Make an exact copy of the listing underneath, skipping each picture.

**Dataset records**
+ + + +
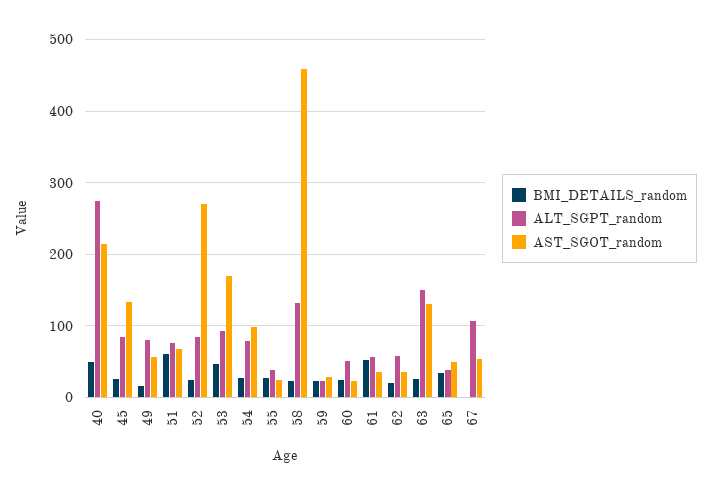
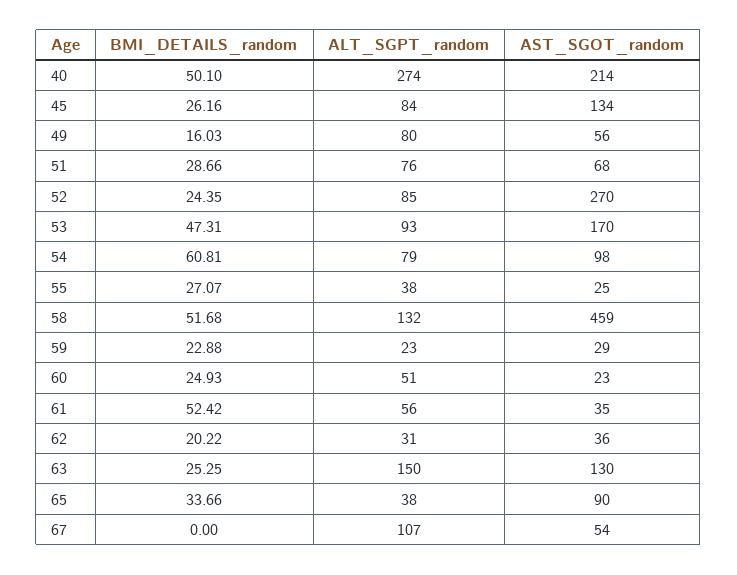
  {
    "BMI_DETAILS_random": {
      "40": 50.1,
      "45": 26.16,
      "49": 16.03,
-     "51": 60,
+     "51": 28.66,
      "52": 24.35,
      "53": 47.31,
-     "54": 30,
+     "54": 60.81,
      "55": 27.07,
-     "58": 20,
+     "58": 51.68,
      "59": 22.88,
      "60": 24.93,
      "61": 52.42,
      "62": 20.22,
      "63": 25.25,
      "65": 33.66,
      "67": 0
    },
    "ALT_SGPT_random": {
      "40": 274,
      "45": 84,
      "49": 80,
      "51": 76,
      "52": 85,
      "53": 93,
      "54": 79,
      "55": 38,
      "58": 132,
      "59": 23,
      "60": 51,
      "61": 56,
-     "62": 60,
+     "62": 31,
      "63": 150,
      "65": 38,
      "67": 107
    },
    "AST_SGOT_random": {
      "40": 214,
      "45": 134,
      "49": 56,
      "51": 68,
      "52": 270,
      "53": 170,
      "54": 98,
      "55": 25,
      "58": 459,
      "59": 29,
      "60": 23,
      "61": 35,
      "62": 36,
      "63": 130,
-     "65": 50,
+     "65": 90,
      "67": 54
    }
  }

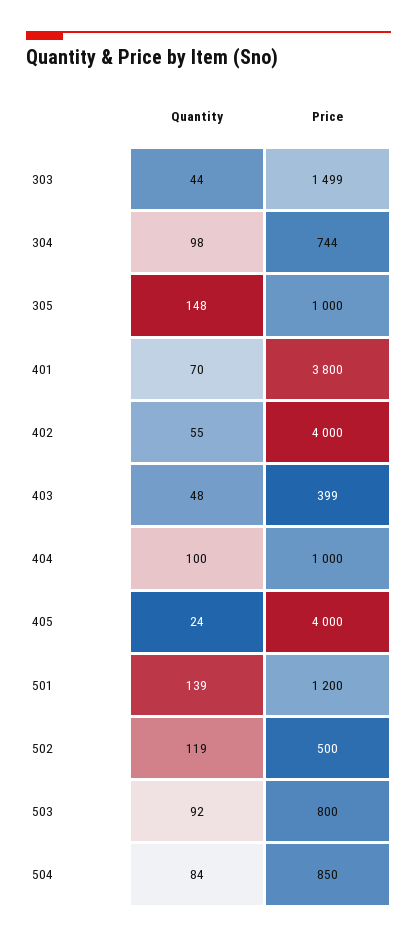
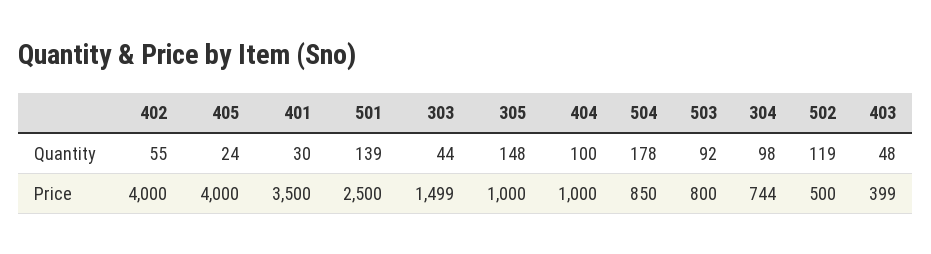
  {
    "Quantity": {
      "303": 44,
      "304": 98,
      "305": 148,
-     "401": 70,
+     "401": 30,
      "402": 55,
      "403": 48,
      "404": 100,
      "405": 24,
      "501": 139,
      "502": 119,
      "503": 92,
-     "504": 84
+     "504": 178
    },
    "Price": {
      "303": 1499,
      "304": 744,
      "305": 1000,
-     "401": 3800,
+     "401": 3500,
      "402": 4000,
      "403": 399,
      "404": 1000,
      "405": 4000,
-     "501": 1200,
+     "501": 2500,
      "502": 500,
      "503": 800,
      "504": 850
    }
  }

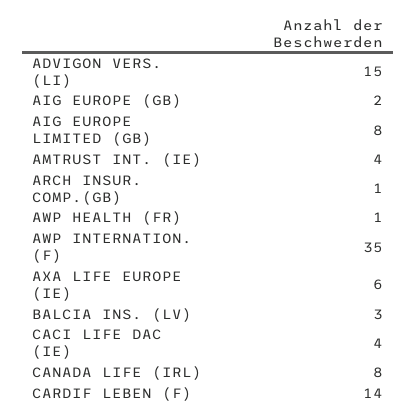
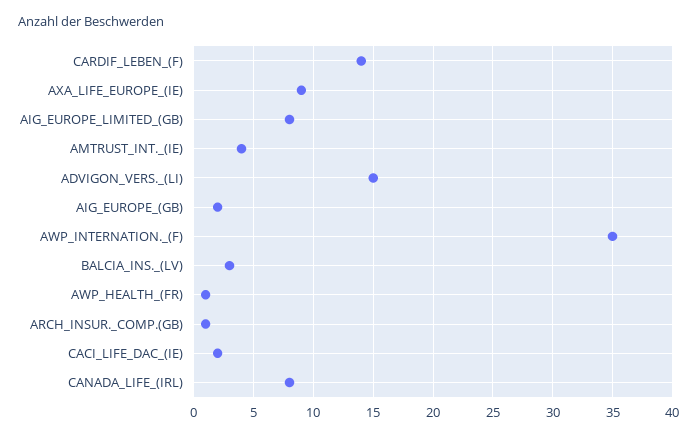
  {
    "ADVIGON VERS. (LI)": 15,
    "AIG EUROPE (GB)": 2,
    "AIG EUROPE LIMITED (GB)": 8,
    "AMTRUST INT. (IE)": 4,
    "ARCH INSUR. COMP.(GB)": 1,
    "AWP HEALTH (FR)": 1,
    "AWP INTERNATION. (F)": 35,
-   "AXA LIFE EUROPE (IE)": 6,
+   "AXA LIFE EUROPE (IE)": 9,
    "BALCIA INS. (LV)": 3,
-   "CACI LIFE DAC (IE)": 4,
+   "CACI LIFE DAC (IE)": 2,
    "CANADA LIFE (IRL)": 8,
    "CARDIF LEBEN (F)": 14
  }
+ + + +
**Written solution**
  {
    "BMI_DETAILS_random": {
      "40": 50.1,
      "45": 26.16,
      "49": 16.03,
-     "51": 60,
+     "51": 28.66,
      "52": 24.35,
      "53": 47.31,
-     "54": 30,
+     "54": 60.81,
      "55": 27.07,
-     "58": 20,
+     "58": 51.68,
      "59": 22.88,
      "60": 24.93,
      "61": 52.42,
      "62": 20.22,
      "63": 25.25,
      "65": 33.66,
      "67": 0
    },
    "ALT_SGPT_random": {
      "40": 274,
      "45": 84,
      "49": 80,
      "51": 76,
      "52": 85,
      "53": 93,
      "54": 79,
      "55": 38,
      "58": 132,
      "59": 23,
      "60": 51,
      "61": 56,
-     "62": 60,
+     "62": 31,
      "63": 150,
      "65": 38,
      "67": 107
    },
    "AST_SGOT_random": {
      "40": 214,
      "45": 134,
      "49": 56,
      "51": 68,
      "52": 270,
      "53": 170,
      "54": 98,
      "55": 25,
      "58": 459,
      "59": 29,
      "60": 23,
      "61": 35,
      "62": 36,
      "63": 130,
-     "65": 50,
+     "65": 90,
      "67": 54
    }
  }

  {
    "Quantity": {
      "303": 44,
      "304": 98,
      "305": 148,
-     "401": 70,
+     "401": 30,
      "402": 55,
      "403": 48,
      "404": 100,
      "405": 24,
      "501": 139,
      "502": 119,
      "503": 92,
-     "504": 84
+     "504": 178
    },
    "Price": {
      "303": 1499,
      "304": 744,
      "305": 1000,
-     "401": 3800,
+     "401": 3500,
      "402": 4000,
      "403": 399,
      "404": 1000,
      "405": 4000,
-     "501": 1200,
+     "501": 2500,
      "502": 500,
      "503": 800,
      "504": 850
    }
  }

  {
    "ADVIGON VERS. (LI)": 15,
    "AIG EUROPE (GB)": 2,
    "AIG EUROPE LIMITED (GB)": 8,
    "AMTRUST INT. (IE)": 4,
    "ARCH INSUR. COMP.(GB)": 1,
    "AWP HEALTH (FR)": 1,
    "AWP INTERNATION. (F)": 35,
-   "AXA LIFE EUROPE (IE)": 6,
+   "AXA LIFE EUROPE (IE)": 9,
    "BALCIA INS. (LV)": 3,
-   "CACI LIFE DAC (IE)": 4,
+   "CACI LIFE DAC (IE)": 2,
    "CANADA LIFE (IRL)": 8,
    "CARDIF LEBEN (F)": 14
  }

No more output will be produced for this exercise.